The development of liberal democracy in Western countries created a different way of governing relations between the state and religious confessions, which in the sociology of religion was termed as the “religious market.” The key idea of this way of describing the place and role of religion in society is the free competition of religions, because the “consumer” enhances society’s well-being. The United States is considered the classic example of the “religious market.” The key feature of the American system of state-religion relations is the equidistance of all confessions from the government and their free competition. Casanova argues that the situation in Ukraine is akin to the U.S. religious market.

Alongside the newly created Orthodox Church of Ukraine there exists a larger Ukrainian Orthodox Church of the Moscow Patriarchate; a strong Greco-Catholic community, and rather large Protestant denominations. This is a list of only Christian confessions. In other words, religious pluralism is a fundamental fact of life. The idea of a single national church proclaimed by President Poroshenko and supported by a majority in parliament can be regarded as an attempt at government control of the “market of religions” in Ukraine.

 

*  *  *

To sum up, we should return to the question of what has changed over the past 100 years to a point where the participation of political authorities in church affairs, once traditional for Orthodoxy, has begun to be perceived with alarm. Religious and political processes no longer agree with society’s prevailing means of describing them.
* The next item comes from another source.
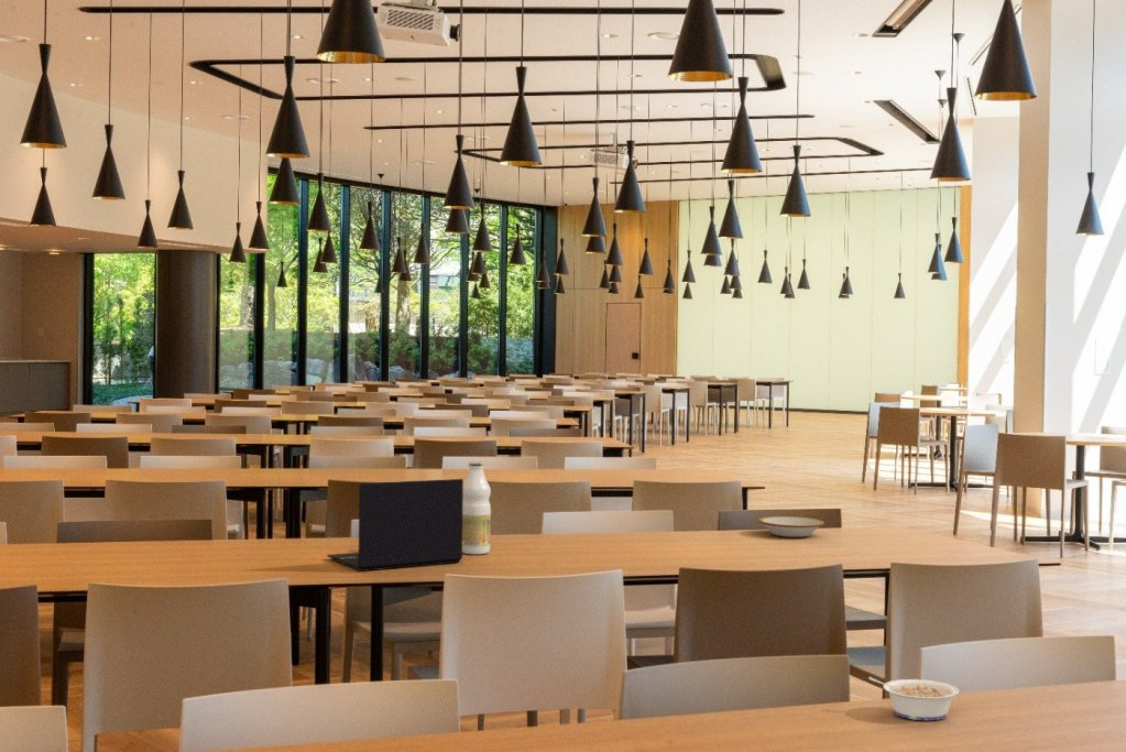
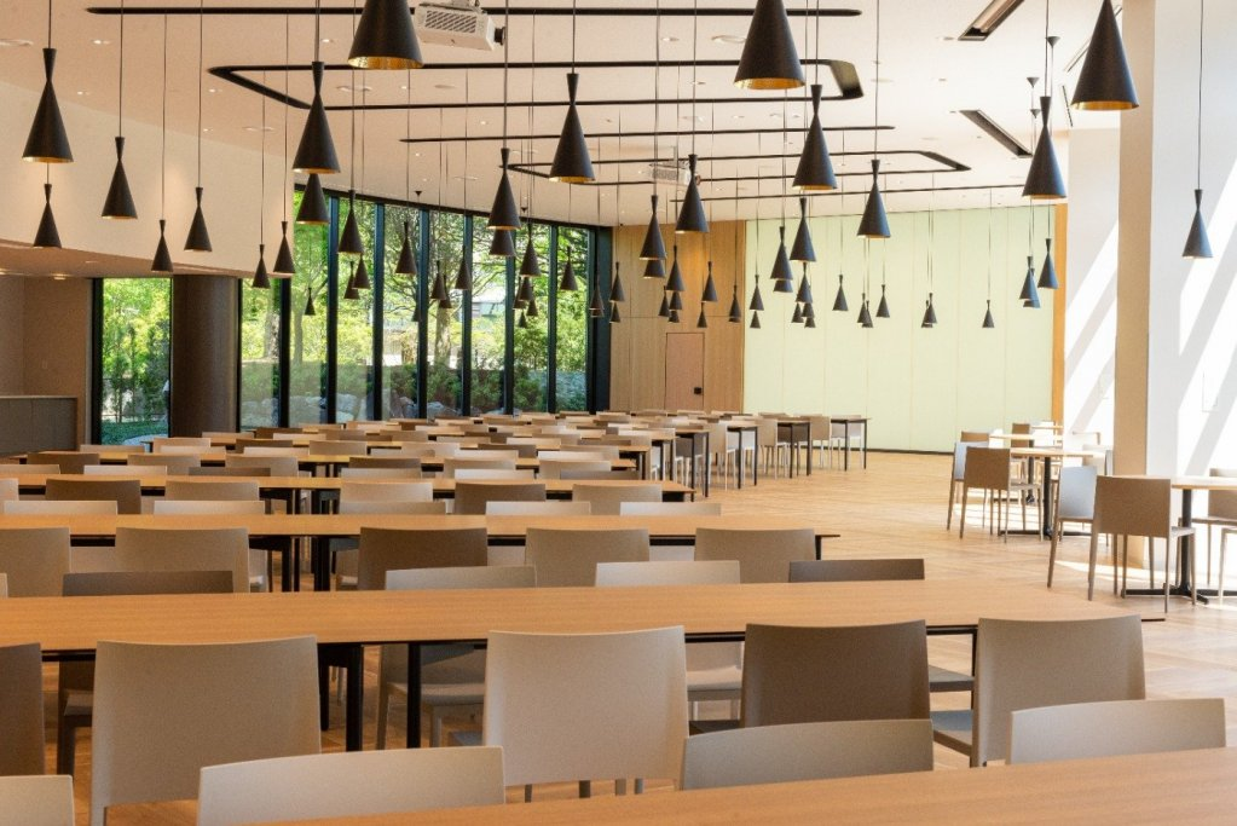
- legume [867,675,960,721]
- laptop [326,478,464,573]
- bottle [462,460,492,555]
- bowl [757,515,826,538]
The current situation is post-secular, while the method of public description continues to be secular.

Post-secular studies remain in the field of special (and not common) studies and have no sufficient influence on shaping public discourse. The process of their popularization is continuing though. The Ukrainian autocephaly may prove a good case for demonstrating the post-secular approach, because it was the first case of proclaiming autocephaly in a post-secular situation.

The theological study of the church (ecclesiology), too, requires its post-secular transformation, because the old paradigm, formed under the influence of secularizational processes, no longer explains the current ones. This is precisely why the actions by the Ukrainian authorities, quite traditional for Orthodoxy, are now in the blind spot of the ecclesiological description of the situation. The church sees the presence of these actors (such as the president and parliament, for instance), but it has no vocabulary to properly describe their place and role.

In order to include the socio-political processes in explanatory ecclesiological strategies it will be essential to depart from describing the church space as a space of “pure ecclesiasticism.” Autocephalous churches are not quasi-state autonomous religious organizations operating exclusively within the space of church relations, but an intricate complex of institutions incorporating state and civil society and operating in a common political space.